演習課題 →
- 1) 自我の防衛についての引用文によると、知性化、合理化、道徳化に共通する点は何ですか。
- 2) 自我の防衛についての引用文から、「知性化 (Intellectualization)」という語句を含む箇所で始め、「自分の感情について語ります。」の後で止めて、その範囲をそのまま書き出してください。
- 3) 自我の防衛についての引用文を、最後の文の後から書き継いでください。
**** 引用文 ****
自我の防衛のうち、知性化、合理化、道徳化は、いずれも成熟した防衛と分類され、「認知によって感情を遠ざける」という点が共通しています。これら防衛は、他のこれまでの防衛と同様、誰もが日常的に使っているものだと思います。
知性化 (Intellectualization)
知性化は、「感情の分離」(以下、分離)よりも一段成熟度の高い防衛です。防衛として分離を使っている人は感情を感じないのですが、知性化を使っている人は感情について非常に無感情的に語ります。例えば、そんなこと何でもないといったように超然と「もちろん、そのことつについてある程度の怒りは感じましたよ」といった風に。つまり、その人にとって、怒りを感じるということは理論的には受け入れられるのですが、それを表現することは抑制されているのです。まるで他人事のように自分の感情について語ります。
**** データ記録 ****
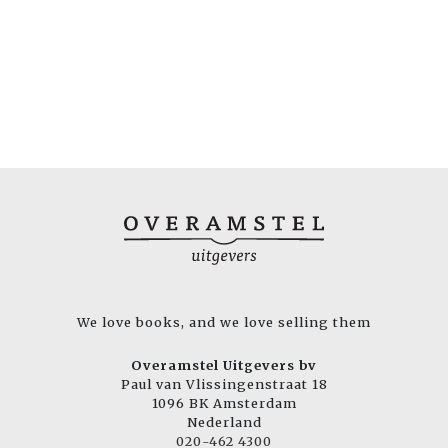
We love books, and we love selling them
Overamstel Uitgevers bv
Paul van Vlissingenstraat 18
1096 BK Amsterdam
Nederland
020-462 4300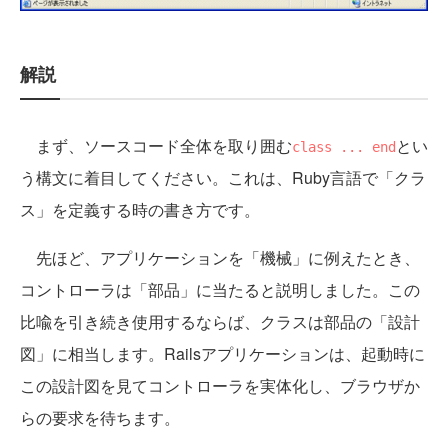
解説
まず、ソースコード全体を取り囲む
とい
class ... end
う構文に着目してください。これは、Ruby言語で「クラ
ス」を定義する時の書き方です。
先ほど、アプリケーションを「機械」に例えたとき、
コントローラは「部品」に当たると説明しました。この
比喩を引き続き使用するならば、クラスは部品の「設計
図」に相当します。Railsアプリケーションは、起動時に
この設計図を見てコントローラを実体化し、ブラウザか
らの要求を待ちます。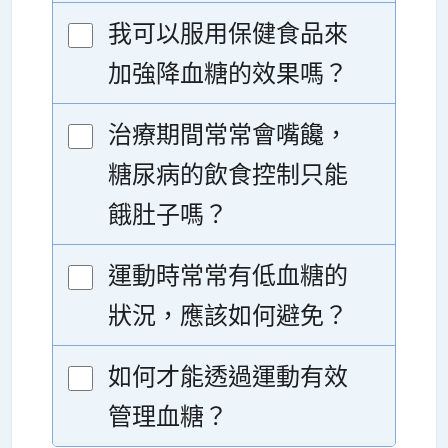
我可以服用保健食品來
加強降血糖的效果嗎？
治療期間常常會嘴饞，
糖尿病的飲食控制只能
餓肚子嗎？
運動時常常有低血糖的
狀況，應該如何避免？
如何才能透過運動有效
管理血糖？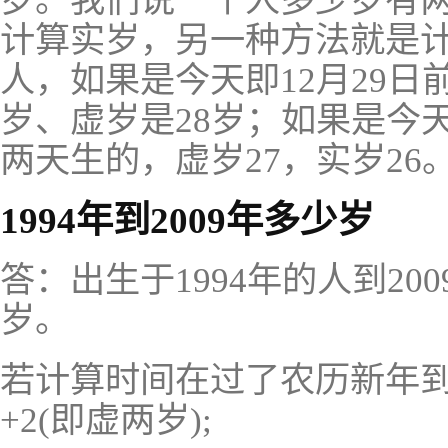
岁。我们说一个人多少岁有
计算实岁，另一种方法就是计
人，如果是今天即12月29日
岁、虚岁是28岁；如果是今
两天生的，虚岁27，实岁26
1994年到2009年多少岁
答：出生于1994年的人到20
岁。
若计算时间在过了农历新年到
+2(即虚两岁);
****
課題別の解答 →
- 1) 「認知によって感情を遠ざける」という点です。

- 2)
知性化 (Intellectualization)
知性化は、「感情の分離」(以下、分離)よりも一段成熟度の高い防衛です。防衛として分離を使っている人は感情を感じないのですが、知性化を使っている人は感情について非常に無感情的に語ります。例えば、そんなこと何でもないといったように超然と「もちろん、そのことつについてある程度の怒りは感じましたよ」といった風に。つまり、その人にとって、怒りを感じるということは理論的には受け入れられるのですが、それを表現することは抑制されているのです。まるで他人事のように自分の感情について語ります。

- 3)
衝撃的な感情の揺さぶりを分離によって防衛するように、知性化は通常の感情の(大き過ぎる不快な)揺れに対しての防衛です。ストレスがかかった時に反射的に対応するのではく、知性化によって自分の行動を抑制できることは、成熟の一つの証と考えられます。また、感情が大きく昂る場面で、知性化によって理性的に思考する能力は自我がかなり強いことを意味し、その感情を揺さぶる状態を最終的には感情的に消化することができるのであれば、この防衛は効果的に作用したと言えます。
しかし、知性化の防衛に過度に依存しすぎると、感情が大きく動く場面でも無感情で知性的な反応に始終することになり、周囲の人に感情を押し隠す人という印象を与えます。そして、ウィットに富んだユーモアや芸術的な表現など「遊戯、あそび」の要素が著しく欠けた生活を送りがちになります。
合理化 (Rationalization)
合理化は日常でもよく使われる防衛です。一言でいえば、自分の都合の良い理屈をつけることです。希望が実現しなかった時や期待したものが手に入らなかった時に「そもそも、それほど望んでいなかった」と理由づけする場合や、何か悪いことが起きたときに「それほど悪いことではなかった」と理由づけする場合があります。例えば、家を購入したかったけれど金額が予算に合わず見送らざるを得ない時に、「どっちにしろ、その家は私たち家族には大きすぎる」と理由づけしたり、悪いことが起きた時に「高い授業料を払ったのだ」と考える場合などです。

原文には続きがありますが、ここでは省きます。